Javier Ortega Jr. says his last memory before waking up severely beaten in the hospital was gassing up his car on the way home after spending some time with his kids.
On December 5, the Texas man wrecked into a rock wall on McCombs Street in Northeast El Paso following a Christmas parade and evening that ended with him falling asleep at the home of this children’s mother.
Ortega is diagnosed with epilepsy and suffers from gran mal seizures. Prescription medication he takes usually makes the seizures manageable, but unfortunately, sometimes one strikes unexpectedly.
According to police reports, officers first responded to the crash at around 12:45 a.m. and determined Ortega’s car had driven in “donuts” before careening into the wall.
He had experienced a seizure. Ortega’s mother, Olaya Calanche, said what most likely occurred was that in the process of seizing up, her son had turned the steering wheel in one direction – which caused his vehicle to drive in circles until it eventually crashed.

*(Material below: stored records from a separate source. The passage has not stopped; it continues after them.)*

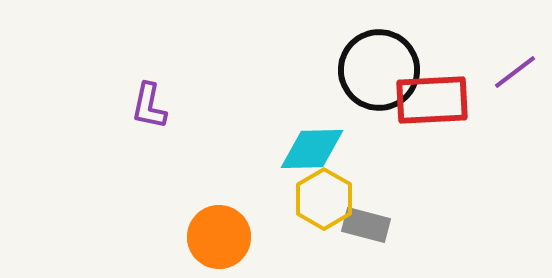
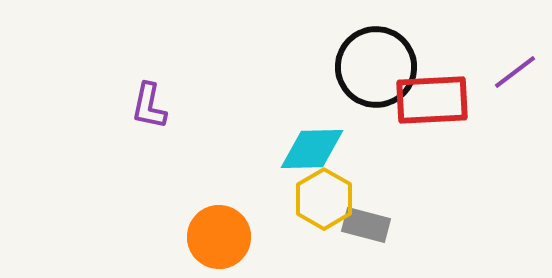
black circle: moved 3 px left, 3 px up
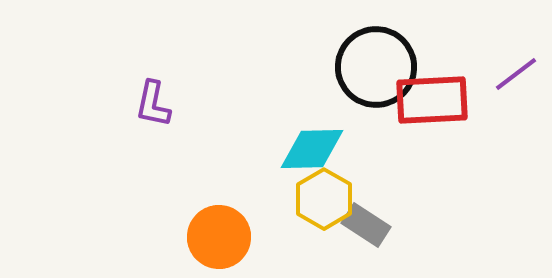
purple line: moved 1 px right, 2 px down
purple L-shape: moved 4 px right, 2 px up
gray rectangle: rotated 18 degrees clockwise
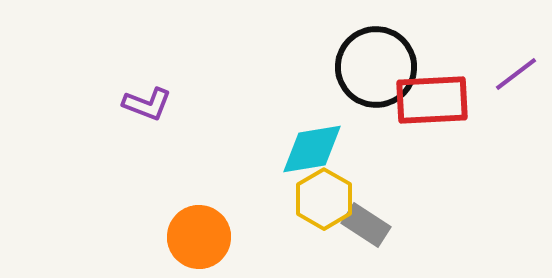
purple L-shape: moved 6 px left; rotated 81 degrees counterclockwise
cyan diamond: rotated 8 degrees counterclockwise
orange circle: moved 20 px left
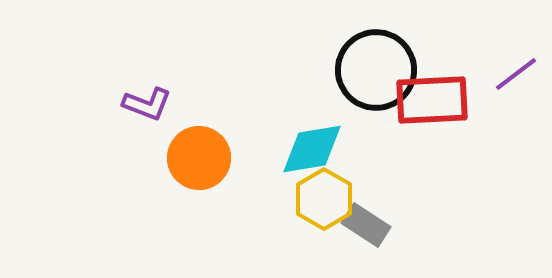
black circle: moved 3 px down
orange circle: moved 79 px up
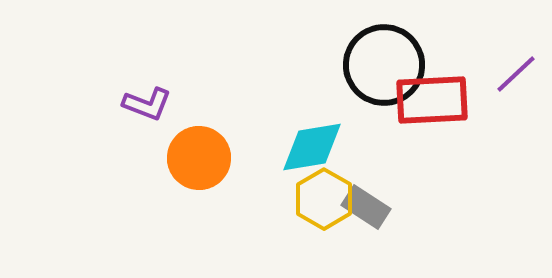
black circle: moved 8 px right, 5 px up
purple line: rotated 6 degrees counterclockwise
cyan diamond: moved 2 px up
gray rectangle: moved 18 px up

The cops said they found Ortega “looking around aimlessly” and that he “appeared disoriented,” so they thought that he may have been drunk or under the influence of drugs.
They said Ortega began saying he needed to leave and as he was trying to walk away, one officer told him that he couldn’t leave and tried to arrest him by grabbing “his arms and forc[ing] him to the ground.”
The officer said while trying to cuff him, Ortega “resisted arrest” so he Tasered him three times and began beating him with a baton while he waited for backup.
After other cops arrived on the scene, they said it took multiple officers to get control of Ortega as he continued to resist by “tensing his arms, thrashing his legs and twisting his body” – which are all signs of seizure and post-seizure behavior, according to Ortega’s doctor.
An ambulance arrived at 1 a.m., and El Paso firefighters identified that Ortega had been experiencing a seizure. They say they found him face down and handcuffed – which is one of the worst things you can do to a seizure victim as it can obstruct breathing and cause death.
Paramedics said that on the way to the hospital, Ortega had seizure-like activity lasting one minute and continued to remain combative. They said he was able to “voice his seizure history but remained confused, alert to name only,” and was in the postictal like state.
The “postictal state” refers to an altered state of consciousness individuals experience after an epileptic seizure that can last as long as two hours. It is characterized by drowsiness, confusion, nausea, combativeness, hypertension, headache or migraine, and is often accompanied by amnesia or other memory defects.
“When he comes out of it, that’s when he’s like walking around like in a state of confusion,” Calanche said of her son’s aliments. “I’ve talked to him and I’ll be like ‘Junior, Junior, it’s Mom.’ He’ll look at me but like he looks past me. I feel helpless.”
Ortega was considered a level one trauma, the most severe, and taken to University Medical Center to recover. He was covered in scrapes and contusions.
Despite medical records confirming that he had a seizure, as well as toxicology reports determining that he had no drugs or alcohol in his system, Ortega was charged with a DWI, resisting arrest, evading arrest and interfering with public duties.
After spending four days in the hospital, Ortega was arrested. He said when he woke up after being admitted, he quickly realized from his pain that he hadn’t had a typical seizure – and was dumbfounded as to what occurred.
Photos taken from the hospital show Ortega’s arms and legs purple and severely bruised. He had burns from the Taser strikes and suffered two broken fingers and an additional broken bone in his hand. The injuries caused him to miss a month of work.
“Typically after a seizure, I’m always sore and hurting so I just felt my body hurt. Like my whole body from head to toe was just hurting,” Ortega said. “When I saw the car, I knew that none of those injuries, the injuries didn’t come from the car accident.”
Since his arrest, the DWI charge against him has been dismissed but Ortega is still fighting the other three charges and has expressed discontent with being beaten and considered a criminal all because police didn’t know how to properly identify a seizure victim.
El Paso police have commented little on the incident and have refused to released both dash-cam footage and internal affairs reports from the incident citing an “ongoing investigation.”